(Collection entries)
======

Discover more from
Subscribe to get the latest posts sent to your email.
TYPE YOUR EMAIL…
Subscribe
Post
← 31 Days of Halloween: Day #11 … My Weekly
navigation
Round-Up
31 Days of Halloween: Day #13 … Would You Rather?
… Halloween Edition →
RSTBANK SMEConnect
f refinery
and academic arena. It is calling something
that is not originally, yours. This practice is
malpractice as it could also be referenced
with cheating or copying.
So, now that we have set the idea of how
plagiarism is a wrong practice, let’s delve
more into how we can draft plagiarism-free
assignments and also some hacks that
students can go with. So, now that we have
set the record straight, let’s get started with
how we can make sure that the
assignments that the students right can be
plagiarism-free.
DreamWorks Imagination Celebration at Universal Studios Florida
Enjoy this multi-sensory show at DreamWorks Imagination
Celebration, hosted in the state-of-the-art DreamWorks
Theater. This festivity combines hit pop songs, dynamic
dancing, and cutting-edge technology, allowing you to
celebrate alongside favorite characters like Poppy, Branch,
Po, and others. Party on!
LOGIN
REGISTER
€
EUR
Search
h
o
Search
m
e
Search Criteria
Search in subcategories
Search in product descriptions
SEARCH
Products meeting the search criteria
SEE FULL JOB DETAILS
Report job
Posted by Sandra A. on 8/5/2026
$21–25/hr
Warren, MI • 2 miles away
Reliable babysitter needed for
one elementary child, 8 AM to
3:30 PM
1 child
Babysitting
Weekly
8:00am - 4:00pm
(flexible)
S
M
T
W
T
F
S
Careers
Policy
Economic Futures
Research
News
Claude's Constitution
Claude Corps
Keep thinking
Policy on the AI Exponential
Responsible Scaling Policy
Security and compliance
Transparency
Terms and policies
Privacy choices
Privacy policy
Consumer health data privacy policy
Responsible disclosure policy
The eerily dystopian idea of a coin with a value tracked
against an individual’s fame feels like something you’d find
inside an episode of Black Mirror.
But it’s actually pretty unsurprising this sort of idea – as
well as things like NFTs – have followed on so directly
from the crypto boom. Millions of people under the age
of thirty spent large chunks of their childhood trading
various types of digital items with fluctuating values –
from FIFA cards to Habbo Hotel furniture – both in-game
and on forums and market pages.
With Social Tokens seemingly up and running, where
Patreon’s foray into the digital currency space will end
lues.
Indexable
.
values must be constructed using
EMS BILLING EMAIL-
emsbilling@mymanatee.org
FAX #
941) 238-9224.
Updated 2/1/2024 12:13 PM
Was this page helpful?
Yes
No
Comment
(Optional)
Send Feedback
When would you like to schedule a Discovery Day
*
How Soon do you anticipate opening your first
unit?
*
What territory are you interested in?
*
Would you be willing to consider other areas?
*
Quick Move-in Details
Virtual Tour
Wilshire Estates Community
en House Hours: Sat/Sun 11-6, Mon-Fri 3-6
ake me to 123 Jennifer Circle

======

◆ **Problem statement**
Print every line of the entries above word for word, with no changes or omissions.

◆ **Exercise response**
Discover more from
Subscribe to get the latest posts sent to your email.
TYPE YOUR EMAIL…
Subscribe
Post
← 31 Days of Halloween: Day #11 … My Weekly
navigation
Round-Up
31 Days of Halloween: Day #13 … Would You Rather?
… Halloween Edition →
RSTBANK SMEConnect
f refinery
and academic arena. It is calling something
that is not originally, yours. This practice is
malpractice as it could also be referenced
with cheating or copying.
So, now that we have set the idea of how
plagiarism is a wrong practice, let’s delve
more into how we can draft plagiarism-free
assignments and also some hacks that
students can go with. So, now that we have
set the record straight, let’s get started with
how we can make sure that the
assignments that the students right can be
plagiarism-free.
DreamWorks Imagination Celebration at Universal Studios Florida
Enjoy this multi-sensory show at DreamWorks Imagination
Celebration, hosted in the state-of-the-art DreamWorks
Theater. This festivity combines hit pop songs, dynamic
dancing, and cutting-edge technology, allowing you to
celebrate alongside favorite characters like Poppy, Branch,
Po, and others. Party on!
LOGIN
REGISTER
€
EUR
Search
h
o
Search
m
e
Search Criteria
Search in subcategories
Search in product descriptions
SEARCH
Products meeting the search criteria
SEE FULL JOB DETAILS
Report job
Posted by Sandra A. on 8/5/2026
$21–25/hr
Warren, MI • 2 miles away
Reliable babysitter needed for
one elementary child, 8 AM to
3:30 PM
1 child
Babysitting
Weekly
8:00am - 4:00pm
(flexible)
S
M
T
W
T
F
S
Careers
Policy
Economic Futures
Research
News
Claude's Constitution
Claude Corps
Keep thinking
Policy on the AI Exponential
Responsible Scaling Policy
Security and compliance
Transparency
Terms and policies
Privacy choices
Privacy policy
Consumer health data privacy policy
Responsible disclosure policy
The eerily dystopian idea of a coin with a value tracked
against an individual’s fame feels like something you’d find
inside an episode of Black Mirror.
But it’s actually pretty unsurprising this sort of idea – as
well as things like NFTs – have followed on so directly
from the crypto boom. Millions of people under the age
of thirty spent large chunks of their childhood trading
various types of digital items with fluctuating values –
from FIFA cards to Habbo Hotel furniture – both in-game
and on forums and market pages.
With Social Tokens seemingly up and running, where
Patreon’s foray into the digital currency space will end
lues.
Indexable
.
values must be constructed using
EMS BILLING EMAIL-
emsbilling@mymanatee.org
FAX #
941) 238-9224.
Updated 2/1/2024 12:13 PM
Was this page helpful?
Yes
No
Comment
(Optional)
Send Feedback
When would you like to schedule a Discovery Day
*
How Soon do you anticipate opening your first
unit?
*
What territory are you interested in?
*
Would you be willing to consider other areas?
*
Quick Move-in Details
Virtual Tour
Wilshire Estates Community
en House Hours: Sat/Sun 11-6, Mon-Fri 3-6
ake me to 123 Jennifer Circle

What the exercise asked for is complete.